PIL E FELICITÀ PERCEPITA

LIVIO GHIRINGHELLI - 08/11/2012

L’Italia e l’Europa nel suo complesso vivono una grande crisi, risultato di una sfrenata speculazione, della globalizzazione finanziaria, di un mercato libero da ogni vincolo e senza regole. Per quel che direttamente ci riguarda le scelte pubbliche poi hanno sacrificato la crescita economica e l’equità tra le generazioni, a scapito del patto sociale, dovendo assistere da tempo a una lievitazione incontrastata della pressione fiscale. Difficile risulta conciliare giustizia sociale ed efficienza. A livello mondiale il capitalismo dimostra di non riuscire a trovare in sé i rimedi alla sua involuzione, il saccheggio del pianeta continua inarrestabile, la spirale consumistica determina il trionfo di una felicità precaria, in cui si annida un eterno disincanto. Lo spreco delle nazioni ricche risulta un insulto alla ragione e crea gravi squilibri nella distribuzione del reddito tra i continenti. Si devasta l’ambiente, mettendo in pericolo le condizioni stesse della nostra sopravvivenza (inquinamento, deforestazione, esaurimento graduale delle risorse energetiche senza valide contropartite ecc.). Si pensi tra l’altro che la popolazione sulla terra da 5,3 miliardi nel 1992 oggi ha già superato i 7.

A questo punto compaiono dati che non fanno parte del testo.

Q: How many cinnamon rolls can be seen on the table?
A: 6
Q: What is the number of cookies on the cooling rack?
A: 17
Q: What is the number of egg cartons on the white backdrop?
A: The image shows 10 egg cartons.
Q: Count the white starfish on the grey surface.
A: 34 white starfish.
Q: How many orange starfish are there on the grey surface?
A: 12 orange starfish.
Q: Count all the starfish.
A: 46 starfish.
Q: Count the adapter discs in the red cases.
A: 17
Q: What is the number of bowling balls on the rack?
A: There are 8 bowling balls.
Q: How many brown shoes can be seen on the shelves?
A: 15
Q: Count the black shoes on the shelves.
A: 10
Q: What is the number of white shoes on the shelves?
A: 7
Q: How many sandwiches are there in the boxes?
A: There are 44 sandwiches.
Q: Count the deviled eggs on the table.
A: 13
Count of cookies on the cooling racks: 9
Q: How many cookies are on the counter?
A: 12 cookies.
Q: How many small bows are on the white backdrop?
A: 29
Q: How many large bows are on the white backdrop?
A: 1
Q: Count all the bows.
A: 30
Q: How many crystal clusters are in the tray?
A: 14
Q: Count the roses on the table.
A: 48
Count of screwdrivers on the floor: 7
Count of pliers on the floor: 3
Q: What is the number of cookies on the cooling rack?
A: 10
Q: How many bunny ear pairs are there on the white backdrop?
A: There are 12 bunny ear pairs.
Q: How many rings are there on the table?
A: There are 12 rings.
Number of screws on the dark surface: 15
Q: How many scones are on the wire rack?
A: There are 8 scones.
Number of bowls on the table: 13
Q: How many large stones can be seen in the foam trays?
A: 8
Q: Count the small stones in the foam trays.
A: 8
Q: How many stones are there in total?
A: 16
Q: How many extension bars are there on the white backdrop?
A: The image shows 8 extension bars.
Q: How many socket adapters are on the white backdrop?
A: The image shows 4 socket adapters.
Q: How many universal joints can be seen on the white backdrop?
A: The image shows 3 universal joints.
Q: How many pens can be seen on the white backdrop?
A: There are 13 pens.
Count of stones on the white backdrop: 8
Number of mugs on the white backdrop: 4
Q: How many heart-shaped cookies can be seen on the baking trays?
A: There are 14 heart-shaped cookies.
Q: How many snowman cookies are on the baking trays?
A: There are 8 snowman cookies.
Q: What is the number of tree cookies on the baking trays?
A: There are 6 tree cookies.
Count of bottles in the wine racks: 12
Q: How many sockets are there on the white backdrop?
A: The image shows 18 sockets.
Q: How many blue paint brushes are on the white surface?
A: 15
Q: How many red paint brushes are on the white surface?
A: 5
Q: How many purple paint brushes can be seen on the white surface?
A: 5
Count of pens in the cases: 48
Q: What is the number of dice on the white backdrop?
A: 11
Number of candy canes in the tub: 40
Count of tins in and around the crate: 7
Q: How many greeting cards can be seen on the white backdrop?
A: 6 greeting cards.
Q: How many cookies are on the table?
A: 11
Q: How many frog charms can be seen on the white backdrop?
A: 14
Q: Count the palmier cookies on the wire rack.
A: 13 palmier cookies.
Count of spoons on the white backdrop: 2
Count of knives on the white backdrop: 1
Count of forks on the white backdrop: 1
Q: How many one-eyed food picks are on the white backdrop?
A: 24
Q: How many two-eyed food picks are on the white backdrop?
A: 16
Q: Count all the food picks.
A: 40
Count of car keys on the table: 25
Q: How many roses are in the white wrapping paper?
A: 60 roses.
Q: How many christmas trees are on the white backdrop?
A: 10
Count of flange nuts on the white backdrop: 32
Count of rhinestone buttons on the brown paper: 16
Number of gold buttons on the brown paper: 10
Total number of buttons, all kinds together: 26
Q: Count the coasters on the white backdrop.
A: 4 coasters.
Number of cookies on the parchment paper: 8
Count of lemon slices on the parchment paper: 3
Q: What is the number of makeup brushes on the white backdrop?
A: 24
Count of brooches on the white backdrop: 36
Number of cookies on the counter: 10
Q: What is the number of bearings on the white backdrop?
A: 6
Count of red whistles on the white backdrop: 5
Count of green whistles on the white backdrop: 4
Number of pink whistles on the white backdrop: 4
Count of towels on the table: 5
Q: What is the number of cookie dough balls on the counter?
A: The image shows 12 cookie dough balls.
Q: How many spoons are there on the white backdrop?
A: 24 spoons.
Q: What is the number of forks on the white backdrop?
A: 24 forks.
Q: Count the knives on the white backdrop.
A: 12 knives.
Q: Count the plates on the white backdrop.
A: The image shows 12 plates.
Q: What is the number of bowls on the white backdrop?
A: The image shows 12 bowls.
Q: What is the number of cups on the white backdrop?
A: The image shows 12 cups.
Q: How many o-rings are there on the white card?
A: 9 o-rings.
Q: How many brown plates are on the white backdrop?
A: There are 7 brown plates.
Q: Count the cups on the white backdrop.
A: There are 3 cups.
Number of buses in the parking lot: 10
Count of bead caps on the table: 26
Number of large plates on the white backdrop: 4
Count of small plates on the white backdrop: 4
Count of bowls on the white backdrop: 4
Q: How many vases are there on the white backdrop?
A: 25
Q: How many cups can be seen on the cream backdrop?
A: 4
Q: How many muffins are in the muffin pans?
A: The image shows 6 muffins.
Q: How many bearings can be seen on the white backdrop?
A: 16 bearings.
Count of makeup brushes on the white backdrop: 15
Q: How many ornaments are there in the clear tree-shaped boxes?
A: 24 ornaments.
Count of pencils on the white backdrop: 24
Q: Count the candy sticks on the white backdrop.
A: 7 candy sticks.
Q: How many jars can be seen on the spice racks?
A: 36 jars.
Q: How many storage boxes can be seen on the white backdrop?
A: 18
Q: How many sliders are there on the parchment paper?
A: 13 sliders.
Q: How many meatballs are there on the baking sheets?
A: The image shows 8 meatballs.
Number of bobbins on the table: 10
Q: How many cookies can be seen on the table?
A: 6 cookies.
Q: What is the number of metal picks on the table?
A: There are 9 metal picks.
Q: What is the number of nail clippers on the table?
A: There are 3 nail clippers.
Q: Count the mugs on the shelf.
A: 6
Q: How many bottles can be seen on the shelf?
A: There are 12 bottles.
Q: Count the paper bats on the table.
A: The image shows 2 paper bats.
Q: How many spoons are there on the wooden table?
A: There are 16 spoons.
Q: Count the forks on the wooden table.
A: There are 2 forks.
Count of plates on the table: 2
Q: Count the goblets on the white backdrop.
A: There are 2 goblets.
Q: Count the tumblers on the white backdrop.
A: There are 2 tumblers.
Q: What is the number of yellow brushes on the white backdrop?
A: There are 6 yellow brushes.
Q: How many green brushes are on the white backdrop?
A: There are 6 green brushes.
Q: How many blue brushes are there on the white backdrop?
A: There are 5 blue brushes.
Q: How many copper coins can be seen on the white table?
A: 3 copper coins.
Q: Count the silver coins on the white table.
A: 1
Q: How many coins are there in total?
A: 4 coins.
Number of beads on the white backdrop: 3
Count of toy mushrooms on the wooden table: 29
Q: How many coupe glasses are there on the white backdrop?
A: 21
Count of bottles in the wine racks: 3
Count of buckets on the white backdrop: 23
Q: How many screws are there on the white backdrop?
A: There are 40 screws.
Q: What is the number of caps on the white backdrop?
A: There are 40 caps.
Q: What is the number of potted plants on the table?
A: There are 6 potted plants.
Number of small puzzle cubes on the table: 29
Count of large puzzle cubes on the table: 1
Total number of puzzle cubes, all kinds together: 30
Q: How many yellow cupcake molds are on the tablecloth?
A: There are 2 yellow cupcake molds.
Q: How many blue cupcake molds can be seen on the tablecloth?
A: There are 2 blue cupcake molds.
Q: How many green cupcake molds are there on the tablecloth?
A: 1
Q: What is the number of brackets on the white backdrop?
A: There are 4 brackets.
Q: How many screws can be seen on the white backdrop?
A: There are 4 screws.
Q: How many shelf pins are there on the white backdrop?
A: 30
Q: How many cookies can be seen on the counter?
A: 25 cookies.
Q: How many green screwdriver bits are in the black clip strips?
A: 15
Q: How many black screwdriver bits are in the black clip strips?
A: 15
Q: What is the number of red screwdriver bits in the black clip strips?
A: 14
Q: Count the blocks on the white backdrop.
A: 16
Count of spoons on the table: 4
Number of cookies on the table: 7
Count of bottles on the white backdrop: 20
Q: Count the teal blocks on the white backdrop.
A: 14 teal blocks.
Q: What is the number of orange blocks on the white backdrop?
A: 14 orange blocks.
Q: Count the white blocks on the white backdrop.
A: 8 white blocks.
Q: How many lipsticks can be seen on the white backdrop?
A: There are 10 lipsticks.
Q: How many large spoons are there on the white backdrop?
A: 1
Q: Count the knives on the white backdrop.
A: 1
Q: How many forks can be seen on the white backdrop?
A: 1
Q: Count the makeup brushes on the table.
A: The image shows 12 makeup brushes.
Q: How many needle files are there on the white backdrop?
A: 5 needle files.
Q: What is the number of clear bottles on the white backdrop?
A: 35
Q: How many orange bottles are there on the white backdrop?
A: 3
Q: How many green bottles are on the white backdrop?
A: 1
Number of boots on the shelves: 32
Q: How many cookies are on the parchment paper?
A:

Nell’istituire un rapporto con un’adeguata corrispondenza agli autentici bisogni e necessità della vita, che privilegino sempre rispetto e promozione della persona, libertà e solidarietà, oltre che il benessere economico, si cerca di individuare per ogni Paese il criterio del PIL (prodotto interno lordo) come indicatore fondamentale di progresso e di soddisfazione. È il PIL che tradizionalmente ha determinato il criterio di appartenenza di un Paese al Direttorio mondiale rappresentato dal G 7- G 8. Ma si tratta di una misura grossolana, che non tiene conto della distribuzione di quanto prodotto, non considera l’evoluzione delle disuguaglianze e si fonda solo sul valore delle merci che passano tramite il mercato, escludendo il lavoro domestico e l’economia sommersa. È uno strumento puramente quantitativo, che non misura la qualità dei prodotti, senza contare che oltre una certa soglia gli aumenti risultano inefficaci e ininfluenti sulla felicità delle persone. Di qui la necessità di ricorrere all’economia comportamentale, che valga ad elaborare la sintesi tra aspetti materiali e aspetti psicologici. Bisogna assumere nel conto le componenti spirituali e culturali del benessere.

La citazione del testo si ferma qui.